> **WHAT THE TASK ASKS**
Select, from the data, each line where "specialize" occurs.

"""

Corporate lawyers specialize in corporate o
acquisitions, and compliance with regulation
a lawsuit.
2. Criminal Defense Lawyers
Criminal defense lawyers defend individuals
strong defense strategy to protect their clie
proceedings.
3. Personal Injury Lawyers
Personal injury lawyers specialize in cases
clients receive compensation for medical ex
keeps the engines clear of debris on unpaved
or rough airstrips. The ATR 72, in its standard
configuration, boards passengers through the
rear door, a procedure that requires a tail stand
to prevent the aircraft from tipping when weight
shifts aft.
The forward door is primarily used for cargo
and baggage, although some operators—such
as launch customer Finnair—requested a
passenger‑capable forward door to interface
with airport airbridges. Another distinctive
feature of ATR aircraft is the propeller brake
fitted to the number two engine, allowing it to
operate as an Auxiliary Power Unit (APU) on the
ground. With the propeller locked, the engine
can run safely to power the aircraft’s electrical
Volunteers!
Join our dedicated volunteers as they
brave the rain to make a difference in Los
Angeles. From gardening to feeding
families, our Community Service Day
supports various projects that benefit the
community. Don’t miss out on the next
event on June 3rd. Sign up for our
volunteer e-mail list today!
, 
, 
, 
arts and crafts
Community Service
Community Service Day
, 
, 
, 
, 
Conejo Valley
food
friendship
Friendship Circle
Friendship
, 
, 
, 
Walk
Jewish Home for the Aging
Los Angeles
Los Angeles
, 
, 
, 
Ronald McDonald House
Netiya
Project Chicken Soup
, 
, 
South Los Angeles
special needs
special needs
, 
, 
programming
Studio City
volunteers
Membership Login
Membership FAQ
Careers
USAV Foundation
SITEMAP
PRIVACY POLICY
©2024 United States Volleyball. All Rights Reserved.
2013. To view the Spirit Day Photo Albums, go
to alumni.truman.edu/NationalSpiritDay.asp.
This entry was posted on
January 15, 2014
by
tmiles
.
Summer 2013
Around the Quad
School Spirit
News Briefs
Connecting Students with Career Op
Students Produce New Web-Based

"""
"""

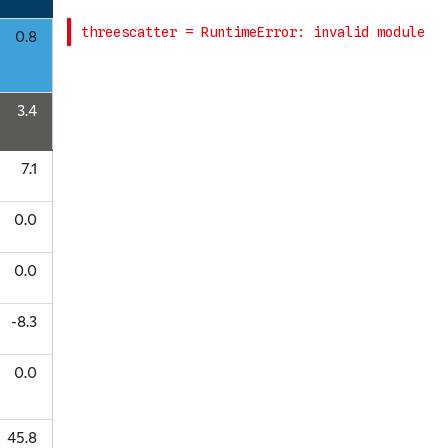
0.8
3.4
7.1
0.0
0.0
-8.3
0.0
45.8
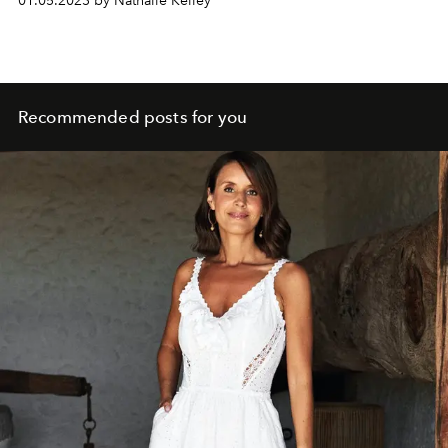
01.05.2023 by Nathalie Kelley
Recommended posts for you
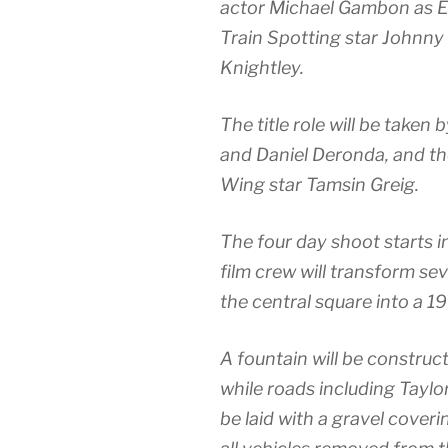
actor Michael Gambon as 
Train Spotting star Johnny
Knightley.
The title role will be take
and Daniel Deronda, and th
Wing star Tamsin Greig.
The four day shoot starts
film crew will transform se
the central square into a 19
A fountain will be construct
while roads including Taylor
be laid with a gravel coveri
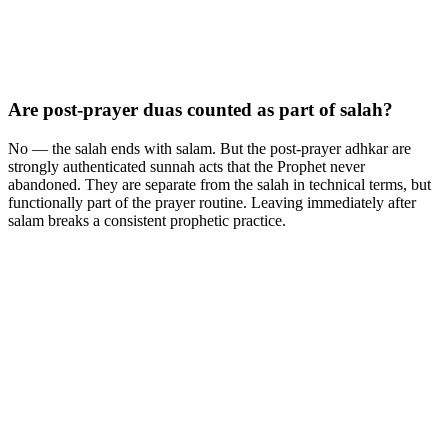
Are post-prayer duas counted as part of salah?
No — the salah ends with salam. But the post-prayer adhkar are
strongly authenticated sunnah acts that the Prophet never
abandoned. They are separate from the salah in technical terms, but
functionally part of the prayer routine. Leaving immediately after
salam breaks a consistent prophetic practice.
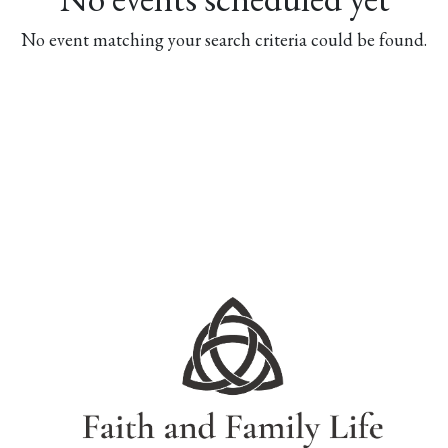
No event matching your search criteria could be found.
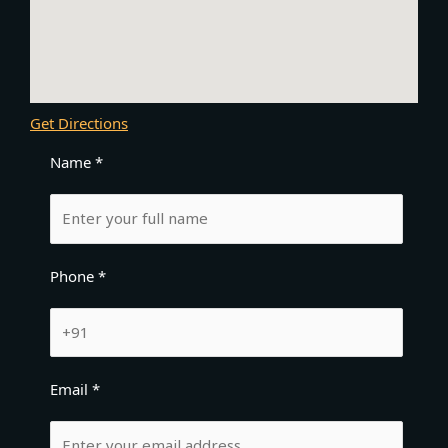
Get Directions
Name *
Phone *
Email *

"""

> **COMPLETED TASK**
Corporate lawyers specialize in corporate o
Personal injury lawyers specialize in cases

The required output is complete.